Afreximbank to set up $5bn textile industrial facility in Nigeria

The outgoing President, African Export-Import Bank (Afreximbank), Benedict Oramah has announced that the bank will commence construction of a $5 billion integrated textile industrial facility in Nigeria in July this year, as part of a bold continent-wide industrialisation strategy
The facility, to be developed under a partnership between Afreximbank, Arise IIP and Swiss textile equipment manufacturer Reiter, is expected to revive Nigeria’s moribund cotton industry, save the country up to $4.7 billion annually in textile imports, and create up to 250,000 jobs.
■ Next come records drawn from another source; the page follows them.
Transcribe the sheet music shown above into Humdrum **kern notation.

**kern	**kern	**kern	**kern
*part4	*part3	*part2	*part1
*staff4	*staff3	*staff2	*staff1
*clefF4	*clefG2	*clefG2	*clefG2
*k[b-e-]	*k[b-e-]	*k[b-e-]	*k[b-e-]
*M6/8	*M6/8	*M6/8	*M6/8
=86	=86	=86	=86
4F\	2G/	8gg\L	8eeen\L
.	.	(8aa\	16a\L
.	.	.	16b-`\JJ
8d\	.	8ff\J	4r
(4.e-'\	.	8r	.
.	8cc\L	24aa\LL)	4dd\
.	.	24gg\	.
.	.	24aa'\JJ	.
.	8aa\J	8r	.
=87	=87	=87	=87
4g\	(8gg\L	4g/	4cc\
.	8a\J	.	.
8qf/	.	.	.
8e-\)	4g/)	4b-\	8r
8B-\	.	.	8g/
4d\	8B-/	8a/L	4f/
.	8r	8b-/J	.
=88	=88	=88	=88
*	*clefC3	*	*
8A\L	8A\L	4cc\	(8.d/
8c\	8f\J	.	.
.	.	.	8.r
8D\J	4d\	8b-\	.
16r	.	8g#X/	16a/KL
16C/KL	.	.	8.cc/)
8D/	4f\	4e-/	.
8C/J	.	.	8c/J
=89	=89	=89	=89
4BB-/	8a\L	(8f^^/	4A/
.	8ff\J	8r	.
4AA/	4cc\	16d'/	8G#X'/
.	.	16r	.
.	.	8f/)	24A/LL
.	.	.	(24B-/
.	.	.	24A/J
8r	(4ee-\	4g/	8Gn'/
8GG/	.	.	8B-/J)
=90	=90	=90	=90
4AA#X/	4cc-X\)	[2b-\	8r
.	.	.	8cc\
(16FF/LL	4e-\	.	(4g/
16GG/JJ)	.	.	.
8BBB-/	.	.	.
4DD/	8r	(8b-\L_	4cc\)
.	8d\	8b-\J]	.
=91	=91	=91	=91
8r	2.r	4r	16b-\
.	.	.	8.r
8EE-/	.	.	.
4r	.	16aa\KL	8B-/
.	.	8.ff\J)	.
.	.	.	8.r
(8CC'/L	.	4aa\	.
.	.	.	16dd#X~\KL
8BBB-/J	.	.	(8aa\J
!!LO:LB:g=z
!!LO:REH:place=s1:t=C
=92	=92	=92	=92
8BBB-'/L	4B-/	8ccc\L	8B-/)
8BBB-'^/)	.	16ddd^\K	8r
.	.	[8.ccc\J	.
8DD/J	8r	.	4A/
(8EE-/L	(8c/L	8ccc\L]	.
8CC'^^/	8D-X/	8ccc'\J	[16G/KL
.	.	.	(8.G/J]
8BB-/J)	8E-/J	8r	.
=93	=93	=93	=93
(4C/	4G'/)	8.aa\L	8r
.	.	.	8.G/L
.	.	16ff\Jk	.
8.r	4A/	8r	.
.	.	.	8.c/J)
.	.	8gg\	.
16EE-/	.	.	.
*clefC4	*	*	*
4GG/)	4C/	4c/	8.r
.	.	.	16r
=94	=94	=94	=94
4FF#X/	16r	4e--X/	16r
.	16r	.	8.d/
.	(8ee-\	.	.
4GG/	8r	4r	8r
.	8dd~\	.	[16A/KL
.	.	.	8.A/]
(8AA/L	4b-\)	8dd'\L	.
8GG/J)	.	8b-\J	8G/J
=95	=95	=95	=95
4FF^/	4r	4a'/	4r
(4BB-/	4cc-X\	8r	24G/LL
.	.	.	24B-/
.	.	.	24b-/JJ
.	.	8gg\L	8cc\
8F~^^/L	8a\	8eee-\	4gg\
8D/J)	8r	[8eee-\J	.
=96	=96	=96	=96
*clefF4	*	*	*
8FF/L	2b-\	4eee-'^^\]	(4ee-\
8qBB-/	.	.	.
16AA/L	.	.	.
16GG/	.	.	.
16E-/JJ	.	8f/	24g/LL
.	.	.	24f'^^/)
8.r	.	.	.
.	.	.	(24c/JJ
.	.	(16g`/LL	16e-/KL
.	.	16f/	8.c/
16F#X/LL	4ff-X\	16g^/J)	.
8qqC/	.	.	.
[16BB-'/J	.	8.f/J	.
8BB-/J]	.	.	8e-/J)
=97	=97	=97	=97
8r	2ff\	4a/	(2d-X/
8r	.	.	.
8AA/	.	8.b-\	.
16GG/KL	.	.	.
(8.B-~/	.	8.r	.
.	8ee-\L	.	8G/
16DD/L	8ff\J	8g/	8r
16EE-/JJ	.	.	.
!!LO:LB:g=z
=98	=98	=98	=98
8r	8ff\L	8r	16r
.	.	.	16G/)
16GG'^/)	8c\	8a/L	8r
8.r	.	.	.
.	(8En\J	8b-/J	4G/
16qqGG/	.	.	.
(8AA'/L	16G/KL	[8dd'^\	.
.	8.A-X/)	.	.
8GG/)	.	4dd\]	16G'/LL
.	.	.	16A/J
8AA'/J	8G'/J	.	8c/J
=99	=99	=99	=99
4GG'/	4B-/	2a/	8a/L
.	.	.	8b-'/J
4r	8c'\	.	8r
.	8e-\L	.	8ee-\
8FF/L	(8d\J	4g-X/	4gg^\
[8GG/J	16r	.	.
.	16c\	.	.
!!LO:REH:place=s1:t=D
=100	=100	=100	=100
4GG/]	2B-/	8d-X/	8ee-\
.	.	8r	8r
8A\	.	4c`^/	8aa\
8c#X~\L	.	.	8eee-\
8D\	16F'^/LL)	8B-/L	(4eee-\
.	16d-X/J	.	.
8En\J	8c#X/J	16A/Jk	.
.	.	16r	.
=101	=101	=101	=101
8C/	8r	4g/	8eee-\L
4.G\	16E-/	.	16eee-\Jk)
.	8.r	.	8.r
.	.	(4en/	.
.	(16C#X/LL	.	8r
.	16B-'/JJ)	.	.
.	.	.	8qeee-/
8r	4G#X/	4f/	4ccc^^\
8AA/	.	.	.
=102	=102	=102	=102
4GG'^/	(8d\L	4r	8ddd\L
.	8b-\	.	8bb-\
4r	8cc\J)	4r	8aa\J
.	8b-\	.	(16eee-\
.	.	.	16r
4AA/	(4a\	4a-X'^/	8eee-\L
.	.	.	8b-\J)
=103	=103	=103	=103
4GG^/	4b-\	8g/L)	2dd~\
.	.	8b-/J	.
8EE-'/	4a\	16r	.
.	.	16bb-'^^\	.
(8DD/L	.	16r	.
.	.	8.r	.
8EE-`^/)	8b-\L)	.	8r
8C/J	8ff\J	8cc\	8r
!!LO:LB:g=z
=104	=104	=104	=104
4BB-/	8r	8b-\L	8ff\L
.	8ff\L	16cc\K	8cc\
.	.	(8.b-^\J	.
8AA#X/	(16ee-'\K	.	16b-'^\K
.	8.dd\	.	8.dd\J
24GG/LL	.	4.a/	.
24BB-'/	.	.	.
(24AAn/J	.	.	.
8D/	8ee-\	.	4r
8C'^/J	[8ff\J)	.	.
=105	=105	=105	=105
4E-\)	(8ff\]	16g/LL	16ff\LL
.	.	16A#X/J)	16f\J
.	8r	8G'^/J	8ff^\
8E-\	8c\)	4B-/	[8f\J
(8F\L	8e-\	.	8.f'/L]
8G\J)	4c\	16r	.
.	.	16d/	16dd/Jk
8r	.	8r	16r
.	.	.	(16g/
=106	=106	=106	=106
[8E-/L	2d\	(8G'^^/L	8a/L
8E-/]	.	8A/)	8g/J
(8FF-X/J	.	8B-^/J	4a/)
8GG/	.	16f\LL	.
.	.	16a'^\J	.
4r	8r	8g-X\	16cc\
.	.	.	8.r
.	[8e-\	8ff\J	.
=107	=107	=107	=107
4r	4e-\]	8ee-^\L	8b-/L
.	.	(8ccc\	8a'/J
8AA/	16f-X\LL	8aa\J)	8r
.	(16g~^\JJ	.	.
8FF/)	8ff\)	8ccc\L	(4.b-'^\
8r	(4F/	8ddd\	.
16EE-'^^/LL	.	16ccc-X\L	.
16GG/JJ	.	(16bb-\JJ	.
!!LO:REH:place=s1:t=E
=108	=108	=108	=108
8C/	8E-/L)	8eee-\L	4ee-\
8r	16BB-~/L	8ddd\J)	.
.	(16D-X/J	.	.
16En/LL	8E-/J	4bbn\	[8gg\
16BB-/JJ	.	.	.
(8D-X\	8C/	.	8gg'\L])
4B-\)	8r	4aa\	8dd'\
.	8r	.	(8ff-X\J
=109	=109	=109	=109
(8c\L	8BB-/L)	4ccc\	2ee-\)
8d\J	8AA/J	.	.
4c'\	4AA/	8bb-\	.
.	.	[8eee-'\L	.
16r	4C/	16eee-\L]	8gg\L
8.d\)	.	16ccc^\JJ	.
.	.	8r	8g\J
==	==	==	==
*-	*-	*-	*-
“This would be one of the very large textile facilities being developed under a $5 billion partnership… supported by the Swiss Government,” Oramah said in his speech at the bank’s just concluded 32nd Annual Meetings in Abuja.
This landmark project underscores Afreximbank’s deepening focus on industrialisation, which Oramah described as the “cornerstone of Africa’s economic transformation.”
The move also forms part of the bank’s broader ambition to anchor Africa’s trade resilience and self-reliance, following years of foreign dependence that, he argued, have yielded little progress.
Looking ahead, Oramah projected that Afreximbank’s total assets and guarantees—currently at $43.5 billion—could surpass $250 billion in the next decade. “I have no doubt that we would see that… because it is by our owning and controlling a bank of that size that Africa can hope to escape from the shame of poverty and underdevelopment,” he said.
The textile facility announcement was one of several landmark interventions Oramah revealed in what was his final annual address after a decade at the helm. He steps down this weekend as Afreximbank’s third president, having overseen a transformative period for the institution and the continent’s economic infrastructure.